Posted on 01/02/2009, 7:09 am, by mySteinbach

In an effort to maximize agricultural fertilizer efficiency and protect the environment researchers with the University of Saskatchewan are evaluating the volumes and values of soil nitrogen.

Most nitrogen in the soil is in the organic form and includes organic matter such as decomposing plant material.

That nitrogen is the source of inorganic nitrogen, necessary for plant growth but also available for loss into the environment.

Dr. Fran Walley, the head of the University of Saskatchewan’s Department of Soil Science, says, by measuring soil nitrogen, scientists can more accurately calculate the amount of fertilizer that will be needed to grow a crop.

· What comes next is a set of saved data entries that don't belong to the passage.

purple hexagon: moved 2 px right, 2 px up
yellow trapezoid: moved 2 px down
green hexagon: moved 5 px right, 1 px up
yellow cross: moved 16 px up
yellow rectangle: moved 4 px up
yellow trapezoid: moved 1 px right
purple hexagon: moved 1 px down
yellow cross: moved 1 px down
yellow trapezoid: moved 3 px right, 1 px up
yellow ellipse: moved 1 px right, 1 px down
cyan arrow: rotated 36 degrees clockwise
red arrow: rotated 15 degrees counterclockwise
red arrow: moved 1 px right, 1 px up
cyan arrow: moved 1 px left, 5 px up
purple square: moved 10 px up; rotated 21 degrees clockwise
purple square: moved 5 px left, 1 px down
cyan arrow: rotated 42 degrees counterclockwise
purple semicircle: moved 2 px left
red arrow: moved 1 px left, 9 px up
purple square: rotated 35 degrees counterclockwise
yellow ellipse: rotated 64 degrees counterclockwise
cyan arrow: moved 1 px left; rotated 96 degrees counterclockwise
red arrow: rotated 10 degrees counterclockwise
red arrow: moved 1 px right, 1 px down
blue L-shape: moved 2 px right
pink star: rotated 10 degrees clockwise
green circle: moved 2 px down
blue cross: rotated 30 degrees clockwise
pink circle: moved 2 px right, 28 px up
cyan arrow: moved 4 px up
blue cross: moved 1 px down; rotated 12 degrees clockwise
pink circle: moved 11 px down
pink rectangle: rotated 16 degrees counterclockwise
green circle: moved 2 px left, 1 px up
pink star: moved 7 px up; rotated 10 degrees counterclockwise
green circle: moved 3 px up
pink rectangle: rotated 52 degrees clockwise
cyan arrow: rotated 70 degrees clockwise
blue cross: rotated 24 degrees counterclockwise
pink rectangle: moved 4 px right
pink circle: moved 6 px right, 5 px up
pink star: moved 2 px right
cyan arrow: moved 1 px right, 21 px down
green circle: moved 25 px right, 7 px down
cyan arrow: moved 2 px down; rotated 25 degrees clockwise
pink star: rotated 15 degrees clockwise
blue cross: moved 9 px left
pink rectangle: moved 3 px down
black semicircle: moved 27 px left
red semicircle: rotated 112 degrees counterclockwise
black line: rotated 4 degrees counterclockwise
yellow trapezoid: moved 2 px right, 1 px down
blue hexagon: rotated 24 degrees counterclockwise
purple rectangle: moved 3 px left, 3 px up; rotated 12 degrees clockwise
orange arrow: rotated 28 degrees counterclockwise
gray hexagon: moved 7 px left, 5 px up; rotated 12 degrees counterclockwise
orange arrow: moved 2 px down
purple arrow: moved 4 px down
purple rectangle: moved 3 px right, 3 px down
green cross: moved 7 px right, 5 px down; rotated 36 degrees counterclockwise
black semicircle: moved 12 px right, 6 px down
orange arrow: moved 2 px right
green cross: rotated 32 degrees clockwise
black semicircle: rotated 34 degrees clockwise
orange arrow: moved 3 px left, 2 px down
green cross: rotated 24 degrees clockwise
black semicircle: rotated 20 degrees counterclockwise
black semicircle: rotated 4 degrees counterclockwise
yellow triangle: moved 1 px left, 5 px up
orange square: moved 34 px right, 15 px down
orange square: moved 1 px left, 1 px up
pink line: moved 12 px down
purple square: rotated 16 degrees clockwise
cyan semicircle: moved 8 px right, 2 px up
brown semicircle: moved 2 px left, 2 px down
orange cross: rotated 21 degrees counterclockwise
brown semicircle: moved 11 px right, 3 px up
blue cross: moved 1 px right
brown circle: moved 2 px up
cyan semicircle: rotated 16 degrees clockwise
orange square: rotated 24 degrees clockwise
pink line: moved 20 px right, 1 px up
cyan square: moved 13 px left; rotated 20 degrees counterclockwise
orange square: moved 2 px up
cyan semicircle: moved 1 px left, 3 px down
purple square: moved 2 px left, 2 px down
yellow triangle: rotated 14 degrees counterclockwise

We want to be able to predict, on the basis of the size of the organic N pool and the quality of that organic N pool how much nitrogen will be released during the growing season and that way we can make better estimates of how much fertilizer nitrogen might be required.

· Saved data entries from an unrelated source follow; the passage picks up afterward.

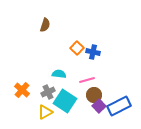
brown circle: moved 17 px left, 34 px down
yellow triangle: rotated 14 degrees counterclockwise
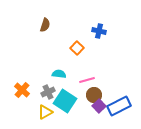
blue cross: moved 6 px right, 21 px up
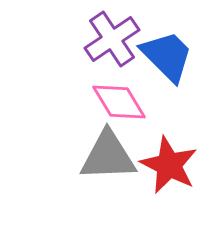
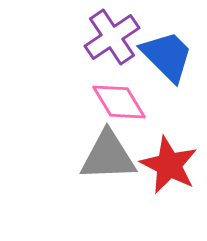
purple cross: moved 2 px up
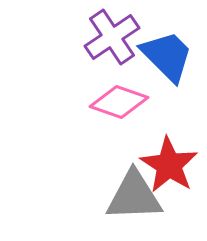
pink diamond: rotated 40 degrees counterclockwise
gray triangle: moved 26 px right, 40 px down
red star: rotated 6 degrees clockwise
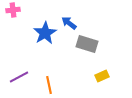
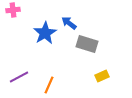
orange line: rotated 36 degrees clockwise
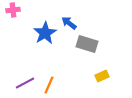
purple line: moved 6 px right, 6 px down
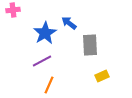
gray rectangle: moved 3 px right, 1 px down; rotated 70 degrees clockwise
purple line: moved 17 px right, 22 px up
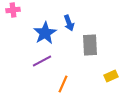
blue arrow: rotated 147 degrees counterclockwise
yellow rectangle: moved 9 px right
orange line: moved 14 px right, 1 px up
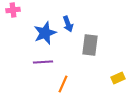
blue arrow: moved 1 px left, 1 px down
blue star: rotated 10 degrees clockwise
gray rectangle: rotated 10 degrees clockwise
purple line: moved 1 px right, 1 px down; rotated 24 degrees clockwise
yellow rectangle: moved 7 px right, 2 px down
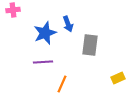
orange line: moved 1 px left
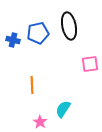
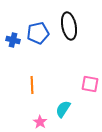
pink square: moved 20 px down; rotated 18 degrees clockwise
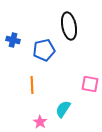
blue pentagon: moved 6 px right, 17 px down
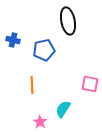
black ellipse: moved 1 px left, 5 px up
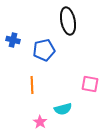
cyan semicircle: rotated 138 degrees counterclockwise
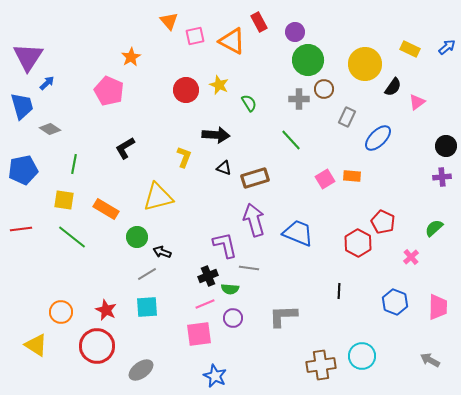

Again we want to keep costs down for the farmer and we also don’t want to put too much nitrogen on so that it is being released into the atmosphere and into water tables and what have you.

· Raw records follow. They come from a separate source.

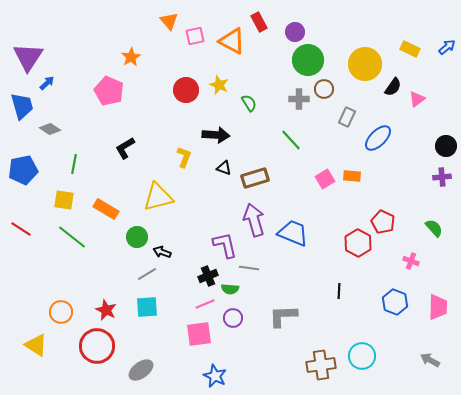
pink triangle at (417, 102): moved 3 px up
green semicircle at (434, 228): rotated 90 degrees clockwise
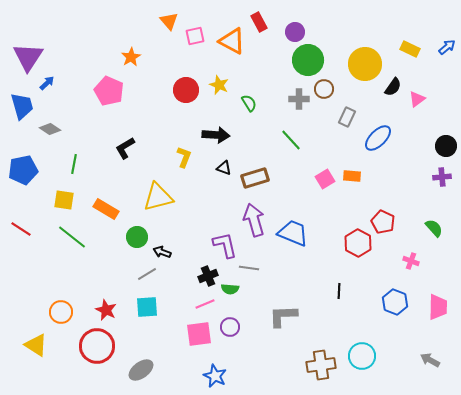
purple circle at (233, 318): moved 3 px left, 9 px down
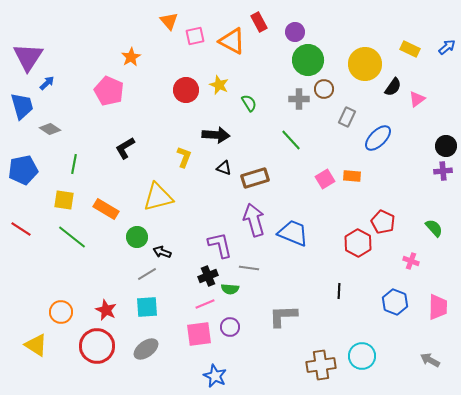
purple cross at (442, 177): moved 1 px right, 6 px up
purple L-shape at (225, 245): moved 5 px left
gray ellipse at (141, 370): moved 5 px right, 21 px up
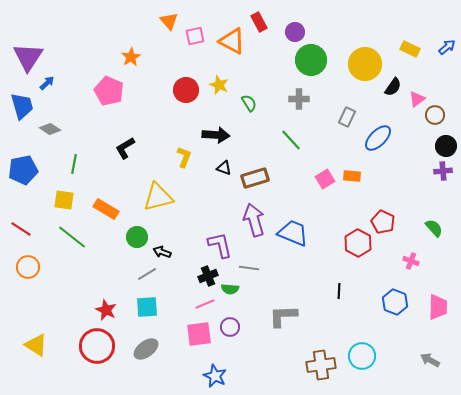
green circle at (308, 60): moved 3 px right
brown circle at (324, 89): moved 111 px right, 26 px down
orange circle at (61, 312): moved 33 px left, 45 px up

Increasingly researchers are interested in soil nitrogen from the environmental perspective because we’re all hearing a lot about greenhouse gas production and we understand that nitrous oxide is a very potent greenhouse gas, has a greenhouse gas warming potential about 300 times that of carbon dioxide.

We often talk about CO2 as being an important greenhouse gas but nitrous oxide is also a very important greenhouse gas and so we want to be able to make sure that we minimize how much nitrogen is leaking out of the nitrogen cycle and entering into the atmosphere.

Dr. Walley says, for the public good, we have to be able to understand what the potential is for nitrogen loss into the environment.